- What to do -
- A) In the mailing-list message about the Linux kernel enforcement statement, how many new McHardy cases does Michael Dolan say have been seen recently?
- B) Continue the mailing-list message about the Linux kernel enforcement statement from the point where it stops.

- Source document -

========================

Re: meeting minutes: Linux kernel enforcement statement / GPL Cooperation Commitment

Michael Dolan

James thanks for that explanation it helps me understand the angle you're thinking of using this for much better.

Let me ask one follow-up if I may. Is it broadly the intention to change the license for new files in the kernel going forward to require the KES? I haven't had a conversation like this with anyone but would like to get a sense of how broadly the support is for this. I missed plumbers so maybe it came out of discussions there where there is support. We've also seen at least 4 new McHardy cases recently and I'm not sure if that maybe prompted it.

I ask because we ran into complications when we previously discussed the possibility of making the KES a requirement to contribute. We never went that far and I'm also not sure we've resolved some of those concerns broadly.

Finally, in the kernel we have the SysCall exception. Have you thought about adding a provision like this to that notice? There may be other options. My concern is this was drafted as an individual, unilateral additional permission from the copyright owner and I don't think it works as some are intending.

On Sat, Dec 1, 2018, 2:12 PM James Bottomley <James.Bottomley@... wrote:
On Fri, 2018-11-30 at 19:20 -0500, Michael Dolan wrote:
> I'm just catching up late on a Friday night and noticed this. I have
> to say I'm surprised this suddenly went to last call for comments. I
> guess I missed the prior discussion on the list about this and
> apologize for showing up late.
> I honestly do not understand the rationale for doing this. When
> someone receives a SPDX file, how would you actually use one of these
> exception?

========================

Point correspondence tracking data
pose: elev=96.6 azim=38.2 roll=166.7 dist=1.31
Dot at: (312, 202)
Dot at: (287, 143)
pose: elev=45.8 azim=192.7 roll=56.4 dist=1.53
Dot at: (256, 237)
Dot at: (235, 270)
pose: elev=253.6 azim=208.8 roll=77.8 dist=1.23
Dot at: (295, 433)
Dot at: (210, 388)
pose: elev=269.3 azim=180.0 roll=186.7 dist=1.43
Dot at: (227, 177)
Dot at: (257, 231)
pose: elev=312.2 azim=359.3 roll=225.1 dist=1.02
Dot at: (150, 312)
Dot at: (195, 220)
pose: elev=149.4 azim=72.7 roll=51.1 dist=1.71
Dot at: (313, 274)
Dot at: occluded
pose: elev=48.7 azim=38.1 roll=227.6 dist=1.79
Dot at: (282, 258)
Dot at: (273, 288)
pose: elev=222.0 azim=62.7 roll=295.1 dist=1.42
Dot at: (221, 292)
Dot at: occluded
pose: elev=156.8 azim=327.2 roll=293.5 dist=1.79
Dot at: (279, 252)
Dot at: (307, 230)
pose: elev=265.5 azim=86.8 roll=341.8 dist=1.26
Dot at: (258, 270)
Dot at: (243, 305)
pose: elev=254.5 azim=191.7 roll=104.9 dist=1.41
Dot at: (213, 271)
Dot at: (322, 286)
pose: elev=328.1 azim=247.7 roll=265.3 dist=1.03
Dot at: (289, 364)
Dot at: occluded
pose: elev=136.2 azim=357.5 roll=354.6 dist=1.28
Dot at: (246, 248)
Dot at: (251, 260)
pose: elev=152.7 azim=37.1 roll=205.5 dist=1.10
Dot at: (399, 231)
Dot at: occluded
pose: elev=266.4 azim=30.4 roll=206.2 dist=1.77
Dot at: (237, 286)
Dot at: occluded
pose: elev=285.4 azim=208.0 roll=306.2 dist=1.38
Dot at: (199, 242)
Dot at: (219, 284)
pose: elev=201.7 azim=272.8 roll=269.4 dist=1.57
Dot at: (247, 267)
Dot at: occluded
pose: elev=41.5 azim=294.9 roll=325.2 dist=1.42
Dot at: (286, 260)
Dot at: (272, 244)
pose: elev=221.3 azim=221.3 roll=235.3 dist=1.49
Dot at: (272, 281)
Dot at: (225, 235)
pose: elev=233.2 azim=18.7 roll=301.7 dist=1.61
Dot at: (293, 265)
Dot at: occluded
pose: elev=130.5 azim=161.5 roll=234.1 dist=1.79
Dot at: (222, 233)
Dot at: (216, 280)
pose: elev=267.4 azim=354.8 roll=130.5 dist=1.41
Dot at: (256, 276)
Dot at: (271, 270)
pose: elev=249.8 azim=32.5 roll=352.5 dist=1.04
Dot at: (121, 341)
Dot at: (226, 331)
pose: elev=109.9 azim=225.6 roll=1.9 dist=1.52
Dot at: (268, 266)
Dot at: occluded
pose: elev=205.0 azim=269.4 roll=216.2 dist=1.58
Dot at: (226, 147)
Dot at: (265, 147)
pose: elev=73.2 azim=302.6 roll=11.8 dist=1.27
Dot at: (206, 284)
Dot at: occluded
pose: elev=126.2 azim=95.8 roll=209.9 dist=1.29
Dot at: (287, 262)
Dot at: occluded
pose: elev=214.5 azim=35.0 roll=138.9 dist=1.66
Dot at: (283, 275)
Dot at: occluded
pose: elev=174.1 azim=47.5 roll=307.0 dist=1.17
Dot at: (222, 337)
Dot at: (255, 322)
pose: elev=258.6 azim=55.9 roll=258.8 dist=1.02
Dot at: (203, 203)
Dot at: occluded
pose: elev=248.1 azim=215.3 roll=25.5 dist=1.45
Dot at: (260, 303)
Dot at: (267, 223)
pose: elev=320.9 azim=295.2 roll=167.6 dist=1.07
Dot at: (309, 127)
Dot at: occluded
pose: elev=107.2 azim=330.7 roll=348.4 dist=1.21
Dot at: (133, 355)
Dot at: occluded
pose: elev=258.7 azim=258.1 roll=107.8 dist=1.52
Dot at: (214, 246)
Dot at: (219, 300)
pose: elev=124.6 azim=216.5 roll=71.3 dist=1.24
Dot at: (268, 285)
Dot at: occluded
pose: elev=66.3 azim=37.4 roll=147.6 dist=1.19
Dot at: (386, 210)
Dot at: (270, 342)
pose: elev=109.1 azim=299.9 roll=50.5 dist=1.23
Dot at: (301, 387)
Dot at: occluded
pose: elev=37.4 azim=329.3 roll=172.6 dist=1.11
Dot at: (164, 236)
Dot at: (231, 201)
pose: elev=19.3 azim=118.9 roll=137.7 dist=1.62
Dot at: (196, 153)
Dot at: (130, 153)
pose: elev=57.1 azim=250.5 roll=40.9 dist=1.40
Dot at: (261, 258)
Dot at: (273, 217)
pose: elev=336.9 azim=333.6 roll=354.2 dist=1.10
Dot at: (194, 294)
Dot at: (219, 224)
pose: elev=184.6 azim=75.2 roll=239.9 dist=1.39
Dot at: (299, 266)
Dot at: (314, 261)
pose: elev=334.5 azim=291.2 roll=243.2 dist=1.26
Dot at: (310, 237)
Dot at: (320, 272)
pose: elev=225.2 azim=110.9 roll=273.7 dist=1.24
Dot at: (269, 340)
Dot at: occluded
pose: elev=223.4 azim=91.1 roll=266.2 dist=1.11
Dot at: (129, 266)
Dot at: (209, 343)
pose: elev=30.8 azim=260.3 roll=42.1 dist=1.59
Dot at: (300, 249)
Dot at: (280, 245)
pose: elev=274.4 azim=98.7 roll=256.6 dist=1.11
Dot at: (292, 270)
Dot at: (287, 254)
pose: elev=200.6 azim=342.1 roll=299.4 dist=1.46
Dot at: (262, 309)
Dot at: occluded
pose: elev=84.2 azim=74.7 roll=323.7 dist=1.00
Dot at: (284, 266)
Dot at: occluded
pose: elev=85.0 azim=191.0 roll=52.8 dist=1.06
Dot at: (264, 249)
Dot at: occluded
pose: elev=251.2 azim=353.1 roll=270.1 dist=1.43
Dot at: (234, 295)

========================

- Answers to each task -
- A) At least four.

- B)
I won't repeat all of your argument, but I think it boils down two two
fundamental questions

   1. How do you trust the kernel file SPDX tag when it includes a WITH
      additional permission
   2. How do we preserve the tag going forwards

The answer to 1., as you know because you were a large part of it, is
that we ran a rigorous process to derive the existing licence of every
file in the kernel using cregit and other tools.  We now run rigorous
scrutiny of patches seeking to update any existing file with SPDX tags.
 As a result, we have 19,996 SPDX tags in the current kernel (4.20-rc4-
350-gd8f190ee836a) out of 62,477 current files of which 1,312 have WITH
as part of this (1,302 are the syscall note and the 10 others are no
invariant sections for documentation and a couple of GCC exceptions)
none of the current WITH tags have the cure provision.

The answer to 2. is likewise simple; the DCO contribution process
includes in all parts an attestation that the contribution is being
submitted under the licence indicated in the file.  This means that as
long as we rigorously observe the DCO process for Signed-off-by (which
we do as part of our community DNA), we automatically preserve any WITH
additional tags in files for all contributions.

I think the question of how the KES would get inserted into the Kernel
breaks down into two questions

   1. Would we accept a patch changing an existing file's SPDX tag to
      include WITH KernelEnforcementStatement-1.0
   2. Would we accept a wholly new file containing a SPDX tag including
      WITH KernelEnforcementStatement-1.0

I think 2. is the easiest to answer: For a new file I think yes, we
would, because we give authors reasonable discretion and once accepted
the tag would be preserved going foward by the DCO process.

1. is much more complex: the submitter would have a huge burden to
prove, as you say, that all authors and contributors to the file
agreed.  It's not impossible that this burden of proof would be met for
newer files with small numbers of contributors, I think it highly
unlikely that it would be met for older files with large number of
contributors.  However, the bottom line is that you can trust us to ask
the question rigorously and reject the patch if the burden of proof
isn't met.

So the bottom line is I think you can trust us if we ever add a file
with the KES exception.

Finally, there's the question of what value does a file containing WITH
KernelEnforcementStatement-1.0 provide to downstream?

I think the answer here is pretty much none in legal terms.  However,
the KES is supposed to be an aspirational statement of reassurance
driving the enforcement principles of the community and in those terms
there might be value in adding it to some kernel files.  So I think
it's a question for the SPDX community to answer whether codifying this
additional permission actually provides enough measurable value to the
people the community is meant to serve.